BEGIN

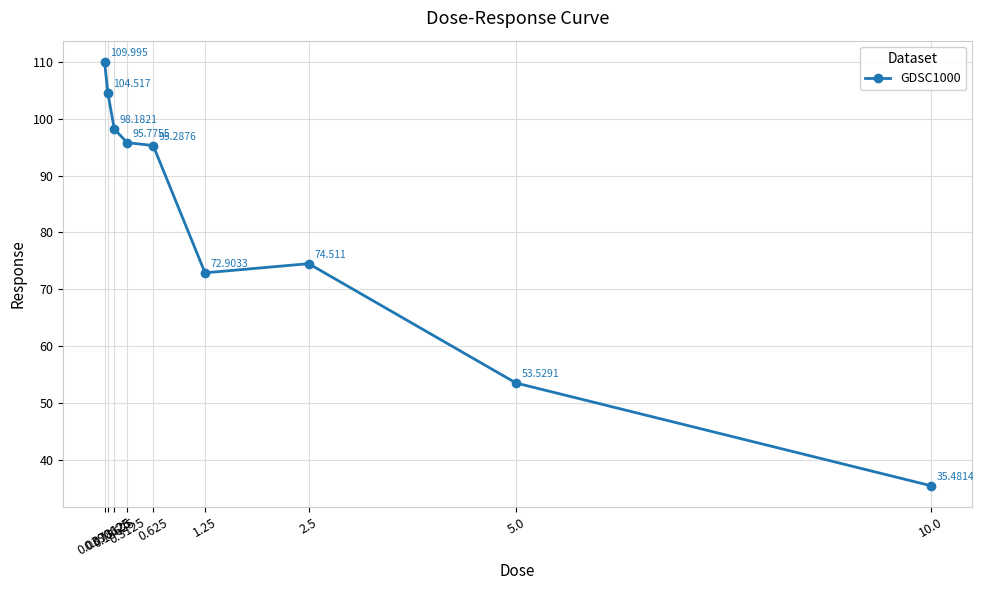

What is the value of the 5th point from the left?

95.3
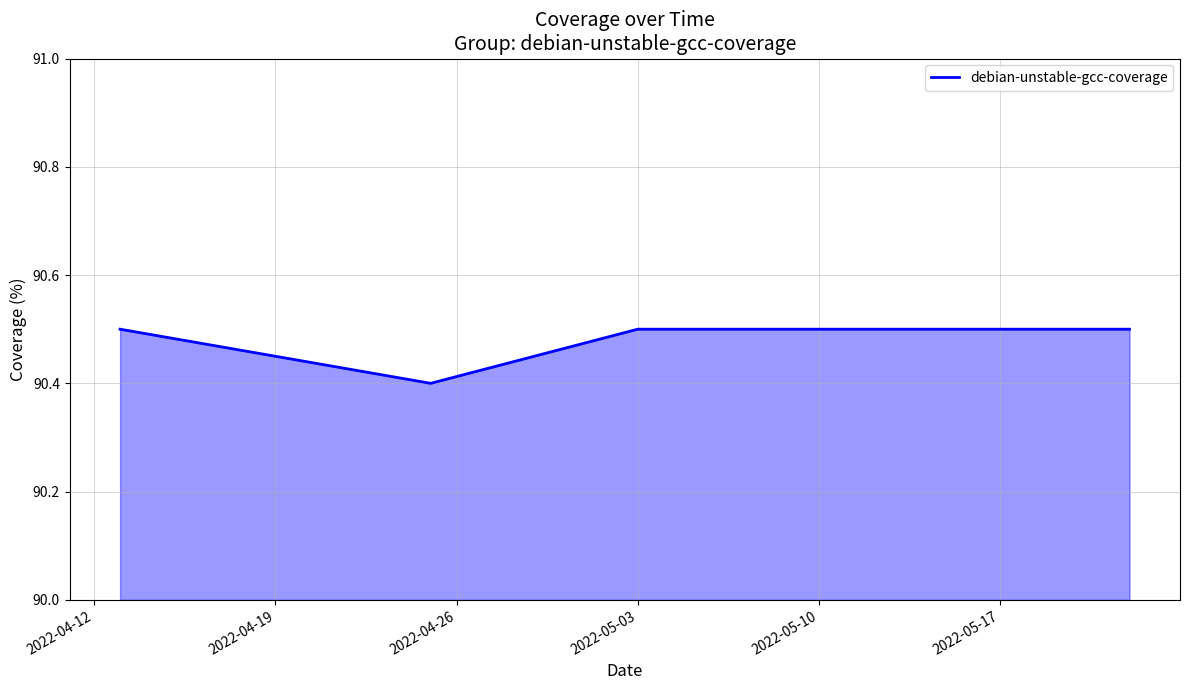

What is the maximum value shown in the chart?

90.5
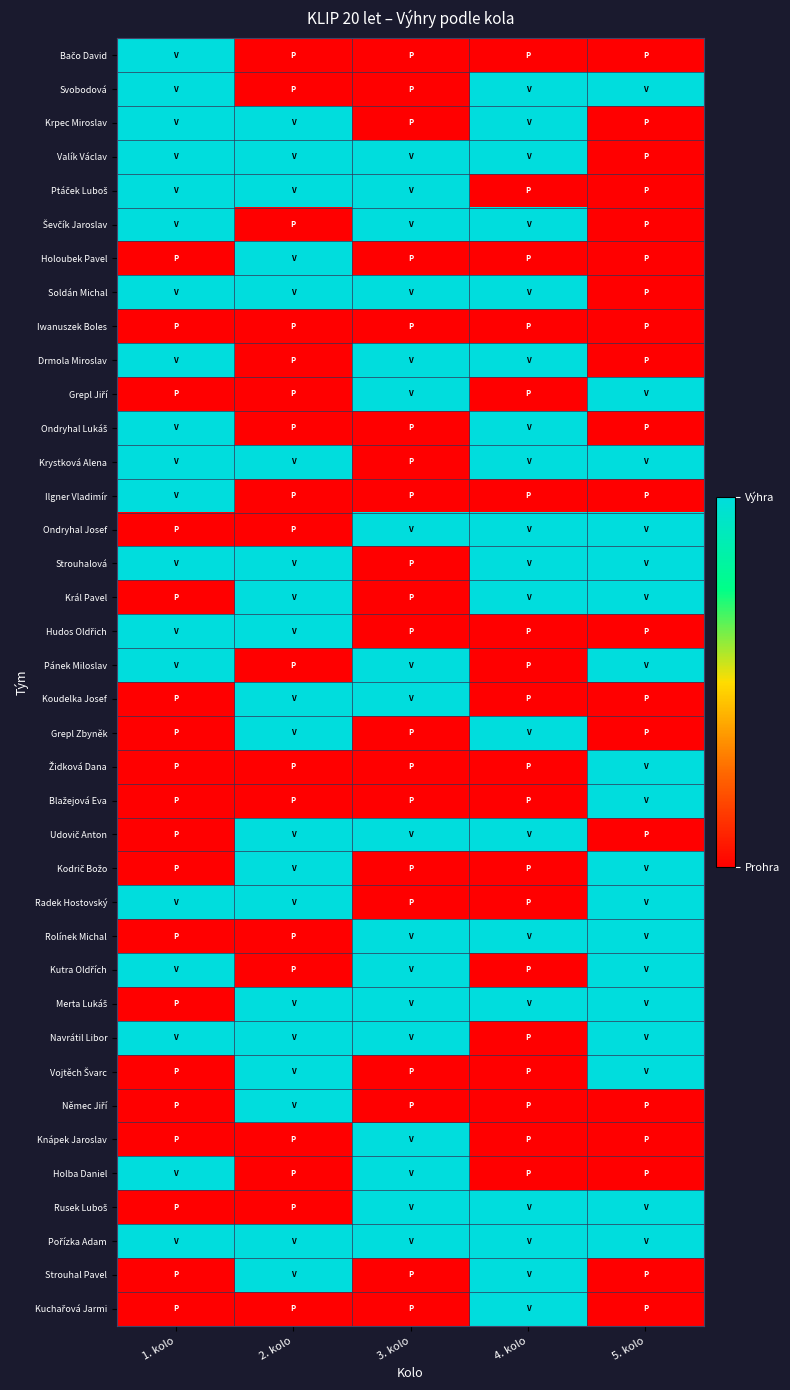

Between 1. kolo and 3. kolo, which is larger?

1. kolo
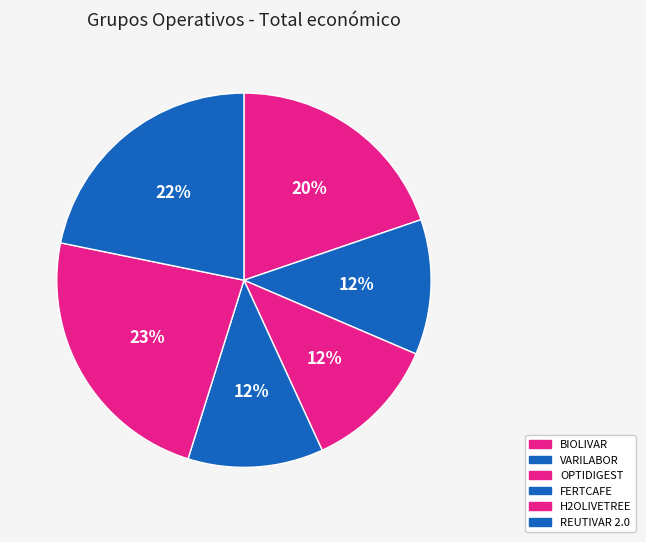

What is the change in value from OPTIDIGEST to H2OLIVETREE?

+149882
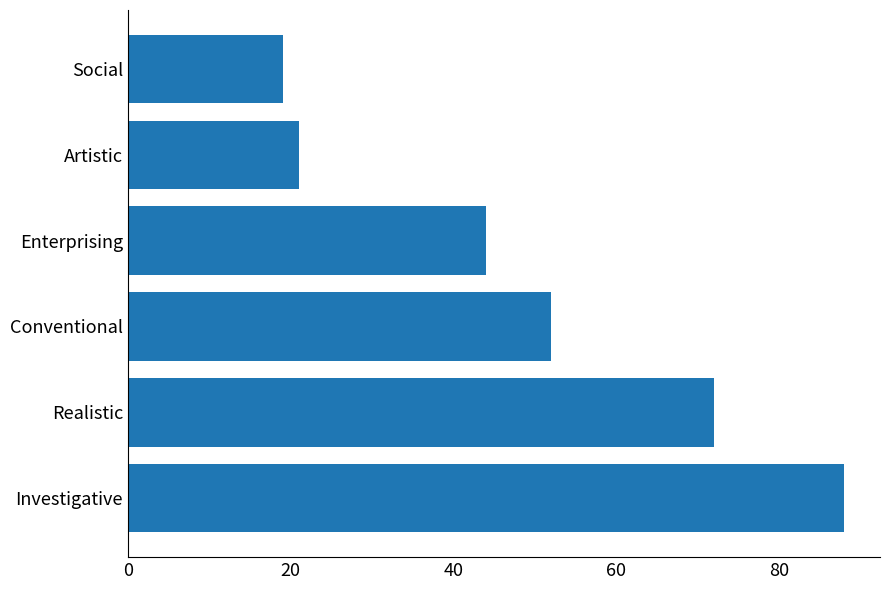

Rank the categories by value from lowest to highest.

Social, Artistic, Enterprising, Conventional, Realistic, Investigative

END

**WHAT IS REQUIRED**:
Can you give every text line in all five entries above as a single numbered list, skipping blank lines and leaving out the pictures?

**EXERCISE RESULT**:
1. What is the value of the 5th point from the left?
2. 95.3
3. What is the maximum value shown in the chart?
4. 90.5
5. Between 1. kolo and 3. kolo, which is larger?
6. 1. kolo
7. What is the change in value from OPTIDIGEST to H2OLIVETREE?
8. +149882
9. Rank the categories by value from lowest to highest.
10. Social, Artistic, Enterprising, Conventional, Realistic, Investigative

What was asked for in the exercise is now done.